• _SUPPLIED TEXT_
● ● ● ●
The equipment failures and deficiencies are bad enough, but it sounds as if the whole thing might have been avoided if the officers standing watch had merely had an adequate amount of sleep. And politicians want to increase the number of ships in the Navy? Who will sail them?
posted by Halloween Jack at 2:51 PM on February 6, 2019 [7 favorites]


From Potemkin villages to the Battleship Potemkin to Potemkin battleships.
posted by tobascodagama at 2:59 PM on February 6, 2019 [7 favorites]


Oh G-d. That roster of the dead in order of when they were recovered.

Seaman Dakota Rigsby, 19

.


Yeoman 3rd Class Shingo Douglass, 25

.


Petty Officer 1st Class Carlos Victor Sibayan, 23

.


Specialist Xavier Martin, 24

.


Sonar Technician 3rd Class Ngoc “Tan” Truong Huynh, 25
.


Noe Hernandez, 26

.


Gary Rehm, 37

.


WE have failed each and every one of them, and their families. I am ashamed.
posted by mikelieman at 3:10 PM on February 6, 2019 [3 favorites]


I am currently on my nth read-through of the Aubrey-Maturin novels, and the first part of this article, describing leaving port with an understaffed ship in need of serious repairs, and Capt. Benson's first command including scrounging parts and begging supplies to keep his ancient ship going, made me think, "Not much has changed in the Navy in 200 years."

Although there was definitely human error at work in this, the article as a whole made me wonder WTF we're spending our massive defense budget on. Of course it's not on keeping ships repaired and staffed in a way that would keep the sailors manning them safe when they're not even in combat.
posted by Orlop at 3:35 PM on February 6, 2019 [6 favorites]


I am shocked. Jesus Christ, how is the 7th Fleet...the fleet directly covering China, the Koreas, and Russia in this bad of shape? This is the tip of the spear, the very front line, battling both the ocean and anything else that arises.
● ● ● ●
• _DATA PROVIDED_
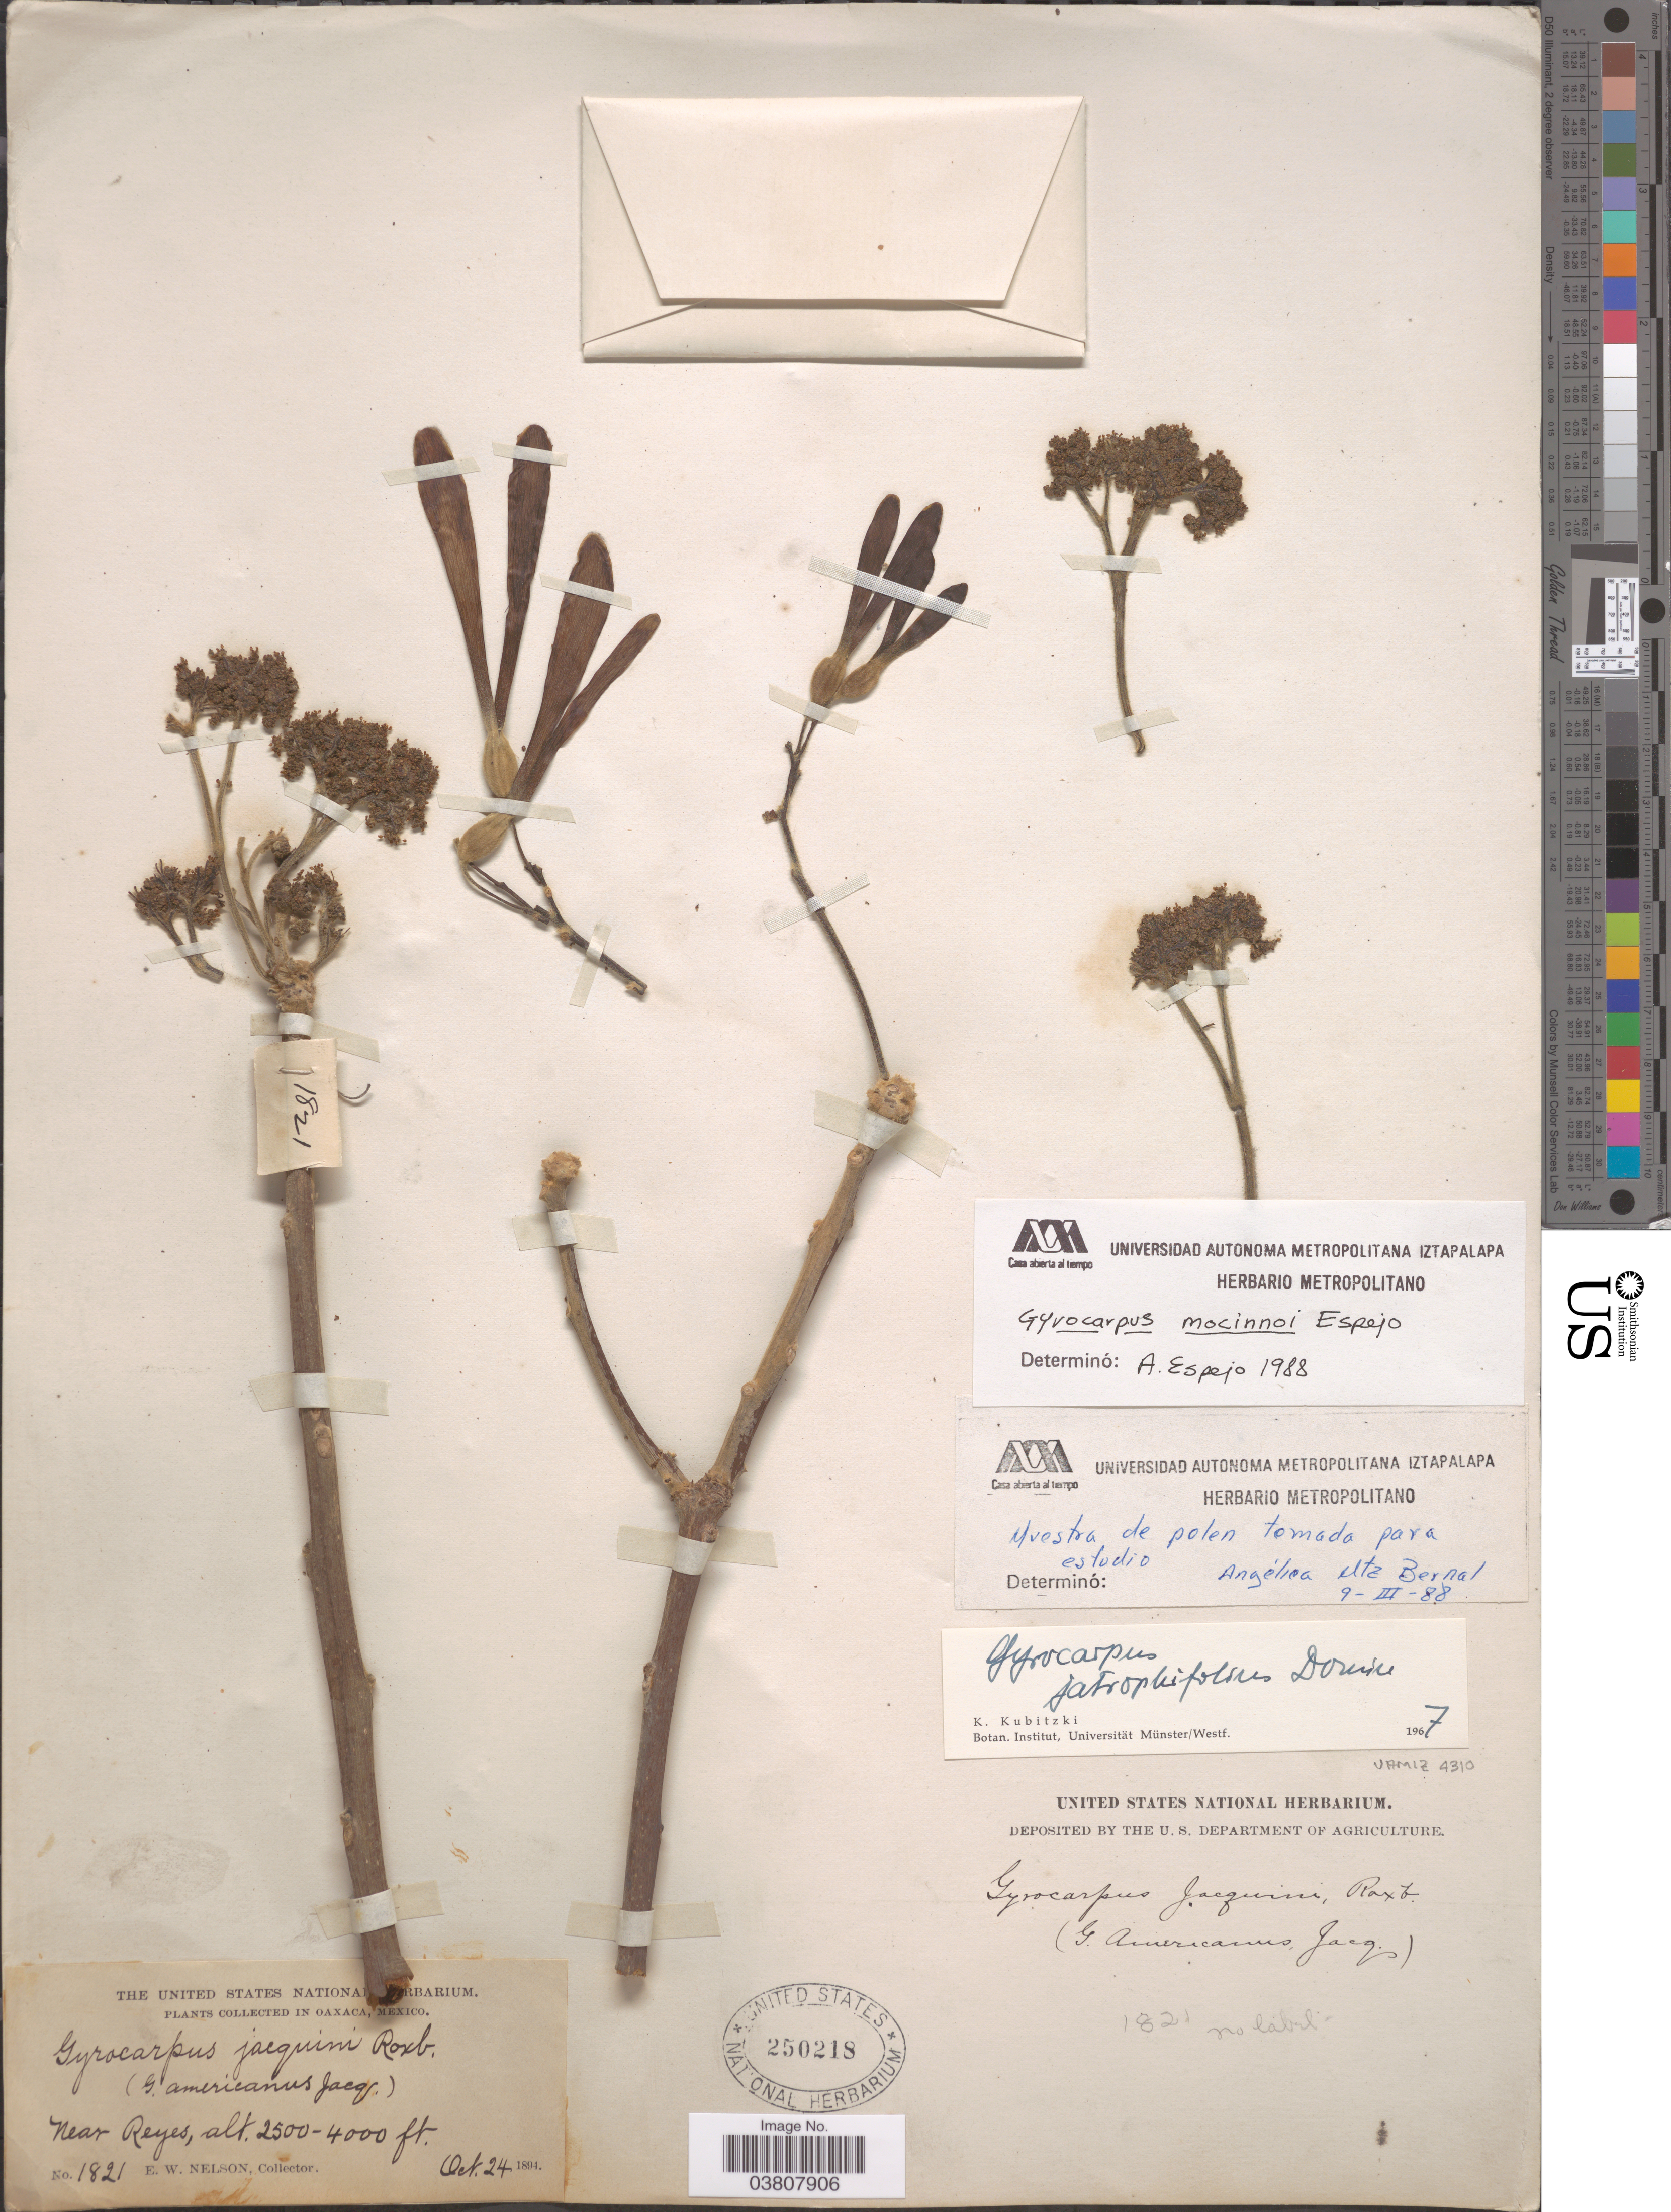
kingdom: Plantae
● ● ● ●
• _WRITTEN INSTRUCTION_
Can you extend the comment thread about the Navy's 7th Fleet, picking up right after its last sentence?

• _TASK RESPONSE_
As far as my $.02 take, this question is answering itself. The 7th fleet covers an area with a great deal of geopolitical manuvering, and America has to make itself felt in this area constantly. So the leaders of the 7th fleet feel compelled to push their ships harder and farther than even a warship is meant to be pushed. Captains are pressured to present their ships as mission-ready even when they're not. Crews are forced to endure a crushing operational tempo, which also leads to more shoreside incidents when sailors desperately try to relieve stress in unhealthy ways with what little free time they have. Sailors leave the Navy in droves rather than reenlist in hopes of being moved elsewhere. Personnel shortages lead to manning shortages and training shortages, and it all runs together until you have a repeated series of disasters and sailors dying in peaceful waters.
posted by Mr.Encyclopedia at 4:39 PM on February 6, 2019 [2 favorites]


America has to make itself felt in this area constantly.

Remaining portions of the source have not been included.